Tips for Low-Maintenance Gardening
“Low-maintenance”” is a plant feature that is at the top of just about everyone’s wish list. Here’s a secret: Most plants are low-maintenance, if they are planted in the right spot!
For example, let’s say you want to plant evergreen shrubs along the front of your house, and there are windows that are 4’ from the ground. If you plant a type of shrub that grows 5-6’ tall, in time you will need to prune the branches to keep them from covering the windows. You’ll need to do this every year, since plants continue to grow. Having to prune the front shrubs every year would be a lot of work. The key is to select shrubs that grow 3-4’ or shorter so that you don’t need to “maintain” their height!
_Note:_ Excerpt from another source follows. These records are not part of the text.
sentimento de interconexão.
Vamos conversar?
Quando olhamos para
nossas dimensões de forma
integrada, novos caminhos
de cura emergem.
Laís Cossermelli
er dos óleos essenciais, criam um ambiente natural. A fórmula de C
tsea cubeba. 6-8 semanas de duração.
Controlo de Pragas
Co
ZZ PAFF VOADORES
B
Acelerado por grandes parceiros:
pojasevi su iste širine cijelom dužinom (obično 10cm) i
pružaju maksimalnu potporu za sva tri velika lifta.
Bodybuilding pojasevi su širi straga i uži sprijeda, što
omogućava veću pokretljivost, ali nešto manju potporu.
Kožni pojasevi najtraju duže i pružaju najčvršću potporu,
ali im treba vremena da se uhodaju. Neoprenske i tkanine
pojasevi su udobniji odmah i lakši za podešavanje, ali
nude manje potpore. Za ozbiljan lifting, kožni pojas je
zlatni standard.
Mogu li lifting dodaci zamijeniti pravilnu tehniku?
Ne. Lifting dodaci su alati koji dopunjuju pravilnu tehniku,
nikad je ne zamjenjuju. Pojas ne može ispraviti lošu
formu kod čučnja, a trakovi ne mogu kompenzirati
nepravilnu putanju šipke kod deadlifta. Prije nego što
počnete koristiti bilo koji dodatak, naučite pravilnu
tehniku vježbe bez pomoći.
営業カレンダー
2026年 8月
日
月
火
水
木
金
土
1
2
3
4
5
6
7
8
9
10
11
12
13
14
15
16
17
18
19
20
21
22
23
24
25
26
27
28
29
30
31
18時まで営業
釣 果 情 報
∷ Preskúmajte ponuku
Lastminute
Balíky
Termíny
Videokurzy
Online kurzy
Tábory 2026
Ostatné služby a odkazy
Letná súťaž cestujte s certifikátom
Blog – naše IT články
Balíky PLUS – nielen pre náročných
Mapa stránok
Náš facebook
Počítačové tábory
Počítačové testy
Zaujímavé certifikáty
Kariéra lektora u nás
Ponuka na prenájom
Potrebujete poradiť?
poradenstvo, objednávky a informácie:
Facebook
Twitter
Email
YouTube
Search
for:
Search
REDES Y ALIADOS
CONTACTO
If you’d rather enjoy your garden instead of working in it, keep these things in mind:
Of course, all plants need some sun, but what happens if they get too much or not enough?
Let’s start out with some definitions:
Full Sun: Sun all day or all afternoon
Part Sun: 4-6 hours of mid-day to afternoon sun
Shade: Sun only in the morning, or filtered sun throughout the day
What Happens When a Plant Doesn’t Get the Right Amount of Light?
Full Sun plants will not be super-star performers
- They will not bloom as much or at all
- Plants with special foliage colors, such as the yellow of Gold Mop cypress or dark-red Crimson Pygmy barberry leaves will start to lose their unique foliage color
- They will not grow as fast as you’d like
- They will become spindly and not as lush
Pro-Tip – Most of the time, people fertilize plants that are not performing well, which costs time and money. As we see here, the problem could be a lack of light and no amount of fertilizer will help.
Shade plants will wilt and burn
- Imagine running a 5K without water – that’s what it is like for a shade lover planted in too much sun. The plant will often droop and wilt – constantly asking for water
- The plant leaves can burn, causing a washed-out appearance in the color of the foliage
- Since being in too much sun stresses the plant, it is more susceptible to insects and diseases
Pro-Tip – If you are not sure if you have enough sun/shade for a plant you love, give it a try for a year or two. If you find it isn’t working out, you can always transplant it to a better spot.
A good rule of thumb is to plant most shade trees 20’ apart (or from a building or existing tree), flowering trees 15’ apart and evergreen trees 10-15’ apart. Most of the time you can plant perennials about 24” apart and shrubs 3-4’ apart.
One of the easiest ways to have a low-maintenance garden is to pay attention to plant heights. Unlike people, who start to lose height as they get older – yikes! – plants keep growing taller throughout their lifetime. Most plants grow faster during their adolescence and then slow down as they mature, but they still keep growing just the same. Obviously, you can keep plants pruned, but who wants to spend a lot of time pruning?